Depuis l'entrée en vigueur du motu proprio du pape Paul VI Ministeria quaedam du 15 août 1972, les fonctions des ordres mineurs sont appelées ministères[16]; sont conservés pour toute l'Église latine les ministères de lecteur et acolyte, et ce dernier peut en certains lieux, au jugement de la conférence épiscopale, porter le nom de sous-diaconat[17] Outre ces deux fonctions, les conférences épiscopales sont autorisées à proposer au Saint-Siège « celles dont elles auraient jugé, pour des raisons particulières, l'institution nécessaire ou très utile dans leur propre région.
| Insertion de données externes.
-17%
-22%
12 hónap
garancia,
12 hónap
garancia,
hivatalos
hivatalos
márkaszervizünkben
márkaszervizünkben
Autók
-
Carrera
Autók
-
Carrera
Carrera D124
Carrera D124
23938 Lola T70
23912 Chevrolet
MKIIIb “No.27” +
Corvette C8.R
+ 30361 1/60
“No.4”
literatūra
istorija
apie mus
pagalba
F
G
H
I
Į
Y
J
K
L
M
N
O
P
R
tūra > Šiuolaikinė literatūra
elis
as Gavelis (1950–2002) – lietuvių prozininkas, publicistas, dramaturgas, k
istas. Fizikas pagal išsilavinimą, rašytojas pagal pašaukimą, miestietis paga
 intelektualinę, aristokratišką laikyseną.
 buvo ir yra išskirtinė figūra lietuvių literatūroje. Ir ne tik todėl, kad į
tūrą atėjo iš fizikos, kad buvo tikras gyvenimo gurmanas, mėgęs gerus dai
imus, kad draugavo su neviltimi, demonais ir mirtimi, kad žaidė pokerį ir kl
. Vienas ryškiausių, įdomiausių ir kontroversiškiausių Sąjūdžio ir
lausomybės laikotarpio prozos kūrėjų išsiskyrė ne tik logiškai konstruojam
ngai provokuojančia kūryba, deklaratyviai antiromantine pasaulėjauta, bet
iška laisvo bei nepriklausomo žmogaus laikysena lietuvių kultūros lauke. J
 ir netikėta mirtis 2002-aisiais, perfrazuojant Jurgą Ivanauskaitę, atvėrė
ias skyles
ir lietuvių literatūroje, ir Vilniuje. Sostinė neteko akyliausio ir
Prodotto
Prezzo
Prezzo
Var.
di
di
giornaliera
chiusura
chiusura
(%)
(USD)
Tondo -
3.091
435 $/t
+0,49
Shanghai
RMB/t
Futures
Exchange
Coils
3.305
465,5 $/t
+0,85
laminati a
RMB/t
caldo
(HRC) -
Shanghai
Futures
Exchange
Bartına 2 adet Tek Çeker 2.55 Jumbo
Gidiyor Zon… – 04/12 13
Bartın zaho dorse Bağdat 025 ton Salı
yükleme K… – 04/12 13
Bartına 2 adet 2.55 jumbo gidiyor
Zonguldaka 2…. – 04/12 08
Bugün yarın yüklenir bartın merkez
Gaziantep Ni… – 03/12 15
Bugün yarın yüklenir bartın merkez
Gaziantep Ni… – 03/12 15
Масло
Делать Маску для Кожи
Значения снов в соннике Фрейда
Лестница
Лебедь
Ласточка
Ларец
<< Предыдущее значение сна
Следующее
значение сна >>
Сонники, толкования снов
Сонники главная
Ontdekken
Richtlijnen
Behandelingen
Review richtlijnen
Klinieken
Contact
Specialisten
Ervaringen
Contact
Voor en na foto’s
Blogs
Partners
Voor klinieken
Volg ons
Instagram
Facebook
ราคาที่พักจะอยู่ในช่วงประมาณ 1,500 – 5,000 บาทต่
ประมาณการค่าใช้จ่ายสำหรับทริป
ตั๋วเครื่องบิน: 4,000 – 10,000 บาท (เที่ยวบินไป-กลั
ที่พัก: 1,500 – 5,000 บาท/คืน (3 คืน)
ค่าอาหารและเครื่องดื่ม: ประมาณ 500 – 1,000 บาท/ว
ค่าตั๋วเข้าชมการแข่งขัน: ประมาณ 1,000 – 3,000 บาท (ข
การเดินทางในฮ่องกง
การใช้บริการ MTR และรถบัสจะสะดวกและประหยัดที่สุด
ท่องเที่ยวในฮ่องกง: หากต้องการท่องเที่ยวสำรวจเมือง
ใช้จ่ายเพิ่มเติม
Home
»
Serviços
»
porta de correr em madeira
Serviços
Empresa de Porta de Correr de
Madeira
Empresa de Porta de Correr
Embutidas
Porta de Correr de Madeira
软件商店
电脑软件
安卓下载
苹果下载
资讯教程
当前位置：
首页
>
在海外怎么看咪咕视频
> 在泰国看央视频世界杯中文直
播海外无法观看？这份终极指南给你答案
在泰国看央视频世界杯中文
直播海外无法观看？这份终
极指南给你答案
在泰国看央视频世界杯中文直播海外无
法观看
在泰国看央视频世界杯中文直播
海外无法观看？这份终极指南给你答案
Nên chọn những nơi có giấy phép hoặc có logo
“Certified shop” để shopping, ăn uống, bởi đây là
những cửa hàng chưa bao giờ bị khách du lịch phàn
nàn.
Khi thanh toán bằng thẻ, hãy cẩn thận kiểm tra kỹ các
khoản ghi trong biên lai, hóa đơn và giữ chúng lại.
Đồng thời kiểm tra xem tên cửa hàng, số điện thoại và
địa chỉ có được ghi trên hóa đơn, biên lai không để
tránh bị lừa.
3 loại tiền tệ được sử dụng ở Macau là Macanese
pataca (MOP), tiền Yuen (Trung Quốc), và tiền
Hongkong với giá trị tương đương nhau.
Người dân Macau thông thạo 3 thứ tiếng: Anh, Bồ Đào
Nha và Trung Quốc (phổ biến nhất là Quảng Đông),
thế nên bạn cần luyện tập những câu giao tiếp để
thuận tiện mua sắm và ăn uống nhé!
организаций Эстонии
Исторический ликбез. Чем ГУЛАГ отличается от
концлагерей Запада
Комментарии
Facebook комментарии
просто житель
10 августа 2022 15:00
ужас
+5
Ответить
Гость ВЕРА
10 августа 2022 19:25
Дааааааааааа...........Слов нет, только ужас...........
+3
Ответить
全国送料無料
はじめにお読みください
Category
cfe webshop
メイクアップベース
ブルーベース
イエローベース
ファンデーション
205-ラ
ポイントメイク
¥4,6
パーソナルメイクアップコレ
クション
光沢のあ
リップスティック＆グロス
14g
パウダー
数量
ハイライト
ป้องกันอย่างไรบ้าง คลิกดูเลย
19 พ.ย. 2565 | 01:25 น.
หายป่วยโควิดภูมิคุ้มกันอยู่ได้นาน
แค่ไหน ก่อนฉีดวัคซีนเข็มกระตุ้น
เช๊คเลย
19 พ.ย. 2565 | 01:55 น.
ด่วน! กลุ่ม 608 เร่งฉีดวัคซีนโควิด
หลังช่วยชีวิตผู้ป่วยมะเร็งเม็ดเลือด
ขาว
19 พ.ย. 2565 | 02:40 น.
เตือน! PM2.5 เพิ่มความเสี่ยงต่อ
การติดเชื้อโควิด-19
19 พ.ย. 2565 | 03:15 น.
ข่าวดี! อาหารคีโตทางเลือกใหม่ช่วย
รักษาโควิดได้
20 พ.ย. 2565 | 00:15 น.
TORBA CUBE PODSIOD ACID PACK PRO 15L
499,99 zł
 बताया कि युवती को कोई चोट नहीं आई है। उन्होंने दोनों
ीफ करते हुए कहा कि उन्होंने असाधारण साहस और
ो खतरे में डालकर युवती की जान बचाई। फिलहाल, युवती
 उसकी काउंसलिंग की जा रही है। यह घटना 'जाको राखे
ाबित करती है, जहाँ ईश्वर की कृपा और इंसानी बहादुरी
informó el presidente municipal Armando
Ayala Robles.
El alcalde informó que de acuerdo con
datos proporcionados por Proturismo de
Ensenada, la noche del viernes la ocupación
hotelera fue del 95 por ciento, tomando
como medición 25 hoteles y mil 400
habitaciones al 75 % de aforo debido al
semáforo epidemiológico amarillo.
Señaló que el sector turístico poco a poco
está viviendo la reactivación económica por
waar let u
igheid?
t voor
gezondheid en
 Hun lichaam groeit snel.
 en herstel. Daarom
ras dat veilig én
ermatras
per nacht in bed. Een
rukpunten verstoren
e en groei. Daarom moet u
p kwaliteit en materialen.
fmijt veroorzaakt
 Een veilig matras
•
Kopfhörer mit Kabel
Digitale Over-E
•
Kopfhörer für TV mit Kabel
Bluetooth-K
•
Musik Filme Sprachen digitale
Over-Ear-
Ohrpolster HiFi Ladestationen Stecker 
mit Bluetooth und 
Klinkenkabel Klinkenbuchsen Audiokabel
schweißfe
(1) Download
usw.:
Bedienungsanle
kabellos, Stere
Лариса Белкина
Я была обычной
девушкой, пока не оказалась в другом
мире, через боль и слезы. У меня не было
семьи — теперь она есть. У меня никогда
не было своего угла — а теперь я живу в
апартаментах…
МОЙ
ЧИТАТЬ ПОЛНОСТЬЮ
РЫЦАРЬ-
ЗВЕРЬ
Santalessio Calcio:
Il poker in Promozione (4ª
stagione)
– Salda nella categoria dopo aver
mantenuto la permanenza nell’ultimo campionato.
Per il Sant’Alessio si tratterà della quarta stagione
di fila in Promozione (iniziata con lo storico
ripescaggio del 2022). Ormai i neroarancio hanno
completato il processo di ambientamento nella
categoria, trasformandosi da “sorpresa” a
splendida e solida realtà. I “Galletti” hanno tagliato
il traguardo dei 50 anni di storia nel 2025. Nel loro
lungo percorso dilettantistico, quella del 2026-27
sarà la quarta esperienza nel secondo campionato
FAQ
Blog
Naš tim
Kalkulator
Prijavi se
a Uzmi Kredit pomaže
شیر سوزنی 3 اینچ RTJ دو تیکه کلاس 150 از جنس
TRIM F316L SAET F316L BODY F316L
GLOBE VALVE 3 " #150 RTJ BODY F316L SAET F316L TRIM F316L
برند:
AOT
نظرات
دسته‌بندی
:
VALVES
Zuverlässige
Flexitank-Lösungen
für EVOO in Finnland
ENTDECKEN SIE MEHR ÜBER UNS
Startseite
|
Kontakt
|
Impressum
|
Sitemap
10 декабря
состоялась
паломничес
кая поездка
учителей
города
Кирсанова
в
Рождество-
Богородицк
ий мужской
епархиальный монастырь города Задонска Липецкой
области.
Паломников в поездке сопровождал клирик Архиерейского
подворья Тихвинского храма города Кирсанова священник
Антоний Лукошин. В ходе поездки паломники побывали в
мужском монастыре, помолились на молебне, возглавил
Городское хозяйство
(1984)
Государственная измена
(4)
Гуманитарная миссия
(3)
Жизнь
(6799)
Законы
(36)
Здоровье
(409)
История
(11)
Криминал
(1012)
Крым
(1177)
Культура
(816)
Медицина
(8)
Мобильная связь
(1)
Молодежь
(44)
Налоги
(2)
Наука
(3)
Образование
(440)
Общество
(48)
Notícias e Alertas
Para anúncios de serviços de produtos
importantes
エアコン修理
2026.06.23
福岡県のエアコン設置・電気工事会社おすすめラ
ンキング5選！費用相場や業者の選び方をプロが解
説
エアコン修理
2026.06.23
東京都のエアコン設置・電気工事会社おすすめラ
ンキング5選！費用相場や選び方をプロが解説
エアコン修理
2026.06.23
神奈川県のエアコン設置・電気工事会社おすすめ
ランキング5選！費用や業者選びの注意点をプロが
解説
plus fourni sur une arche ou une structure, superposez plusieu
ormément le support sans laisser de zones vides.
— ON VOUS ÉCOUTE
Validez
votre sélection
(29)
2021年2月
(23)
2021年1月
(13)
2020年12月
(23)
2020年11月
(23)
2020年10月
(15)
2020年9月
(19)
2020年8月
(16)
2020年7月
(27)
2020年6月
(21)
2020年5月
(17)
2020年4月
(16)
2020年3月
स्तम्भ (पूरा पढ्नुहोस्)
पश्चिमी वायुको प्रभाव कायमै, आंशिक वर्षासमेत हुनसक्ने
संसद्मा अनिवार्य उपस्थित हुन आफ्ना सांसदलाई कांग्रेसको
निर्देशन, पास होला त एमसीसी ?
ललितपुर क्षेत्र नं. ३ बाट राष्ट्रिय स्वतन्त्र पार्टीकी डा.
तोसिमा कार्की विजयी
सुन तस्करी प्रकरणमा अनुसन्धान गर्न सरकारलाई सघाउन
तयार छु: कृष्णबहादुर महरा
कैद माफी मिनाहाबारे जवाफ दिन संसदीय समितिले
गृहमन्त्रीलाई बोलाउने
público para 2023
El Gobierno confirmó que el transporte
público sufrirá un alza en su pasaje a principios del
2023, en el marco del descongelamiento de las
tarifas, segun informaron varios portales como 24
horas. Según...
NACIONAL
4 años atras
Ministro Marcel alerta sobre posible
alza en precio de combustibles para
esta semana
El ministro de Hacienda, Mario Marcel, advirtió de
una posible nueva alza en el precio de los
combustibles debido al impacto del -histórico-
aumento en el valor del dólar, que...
De cette catégorie relèvent, par exemple, les fonctions de portier, d'exorciste et de catéchiste, et d'autres encore, confiées à ceux qui sont adonnés aux œuvres caritatives, lorsque ce ministère n'est pas conféré à des diacres<Ministeria quaedam» ; les fonctions qu'exerçait le sous-diacre « sont confiées au lecteur et à l'acolyte et par suite, dans l'Église latine, l'ordre majeur du sous-diaconat n'existe plus[17]».

Les communautés (instituts de vie consacrée et sociétés de vie apostolique) qui maintiennent ce que le motu proprio Summorum Pontificum de Benoît XVI appelle forme extraordinaire du rite romain peuvent utiliser encore le Pontifical romain en vigueur en 1962 (dix ans avant le Ministeria quaedam) pour conférer les ordres mineurs et le sous-diaconat [18]. Ceux qui reçoivent ces ordres mineurs ou le sous-diaconat restent dans le laïcat, parce qu'on ne devient clerc que par l'ordination diaconale[19].